La caricature n’est pas en reste. Frédérique Desbuissons montre l’exemple de la couverture du journal Le Grelot du 21 mai 1871. Une caricature de Bertall, Paris à table, représentant Paris en « Mme Lutèce » avec cette légende :
Quelle fourchette !
Garçon ! encore 2 ou 3 généraux maître d’hôtel
Nous n’en avons plus
Eh bien, alors, une douzaine de colonels en mayonnaise…

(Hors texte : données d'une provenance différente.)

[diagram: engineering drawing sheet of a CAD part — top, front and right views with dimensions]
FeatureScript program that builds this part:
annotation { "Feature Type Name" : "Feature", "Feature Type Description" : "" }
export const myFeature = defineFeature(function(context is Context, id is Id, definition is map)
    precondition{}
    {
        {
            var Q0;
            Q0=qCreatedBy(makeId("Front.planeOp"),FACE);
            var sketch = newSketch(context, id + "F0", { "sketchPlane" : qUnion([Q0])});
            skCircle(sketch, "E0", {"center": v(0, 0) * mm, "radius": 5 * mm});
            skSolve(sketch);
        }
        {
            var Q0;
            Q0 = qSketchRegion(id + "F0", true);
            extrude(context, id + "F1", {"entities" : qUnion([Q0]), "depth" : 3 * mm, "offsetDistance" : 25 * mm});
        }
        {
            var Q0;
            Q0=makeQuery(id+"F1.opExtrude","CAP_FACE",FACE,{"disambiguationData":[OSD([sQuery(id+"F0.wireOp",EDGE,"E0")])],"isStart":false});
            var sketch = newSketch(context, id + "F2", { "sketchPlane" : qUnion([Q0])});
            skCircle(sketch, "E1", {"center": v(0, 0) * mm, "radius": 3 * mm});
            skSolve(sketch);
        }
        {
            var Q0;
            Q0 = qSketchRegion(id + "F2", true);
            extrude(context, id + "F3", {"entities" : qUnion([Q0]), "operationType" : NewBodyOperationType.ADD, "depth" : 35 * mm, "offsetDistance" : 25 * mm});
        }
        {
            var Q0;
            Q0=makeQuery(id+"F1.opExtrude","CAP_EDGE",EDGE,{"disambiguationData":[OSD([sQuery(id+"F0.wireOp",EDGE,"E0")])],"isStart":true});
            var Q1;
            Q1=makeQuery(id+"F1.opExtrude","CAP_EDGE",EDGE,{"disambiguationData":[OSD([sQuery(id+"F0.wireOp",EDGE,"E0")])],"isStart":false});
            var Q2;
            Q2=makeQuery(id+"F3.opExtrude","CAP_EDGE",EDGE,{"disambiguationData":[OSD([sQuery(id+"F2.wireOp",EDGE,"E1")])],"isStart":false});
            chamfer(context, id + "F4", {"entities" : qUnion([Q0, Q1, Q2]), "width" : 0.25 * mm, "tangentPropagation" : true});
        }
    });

Le mangeur en scène est une image, caricaturée ou pas, reprise de nombreuses fois par Grimod de la Reynière, Corcellet…L’image du repas d’artiste aussi. Celle des grands boulevards parisiens, « le Boulevard », devient, elle, représentative de l’image du spectacle de la table : « Dînent ceux qui font prévaloir la chère. Mangent, ceux qui la font servir à d’autres desseins, principalement à celui d’apparaître » (Jean-Paul Aron). La caricature de Grandville, l’agrément d’un salon de cent couverts (dans Les dimanches d’un bourgeois de Paris, Guy de Maupassant, 1826), en est, pour Frédérique Desbuissons, un bel exemple.
Pierre Provoyeur (conservateur général honoraire, directeur de FRAME pour la France) Un projet d’exposition auquel participe Pierre Provoyeur est en cours d’élaboration sur le thème des arts de la table entre France, États-Unis, Canada. Une association s’est formée, réunissant des spécialistes de ces trois pays.
Un des traits d’union les plus spectaculaires dans ce domaine pour Pierre Convoyeur, c’est le paquebot Normandie, symbole du luxe des années 30. La salle à manger des 1ères classes conçue par Pierre Patout offre un décor exceptionnel à la représentation théâtrale du repas. La recherche de l’intimité par le choix de petites tables (de 2 à 4 personnes) contraste avec la monumentalité du lieu. De la vaisselle, hélas, il ne reste que peu de choses au musée des Arts décoratifs, quand on sait que 50 000 pièces furent commandées à la société Daum et 40 000 à la société Christofle par la Compagnie générale transatlantique.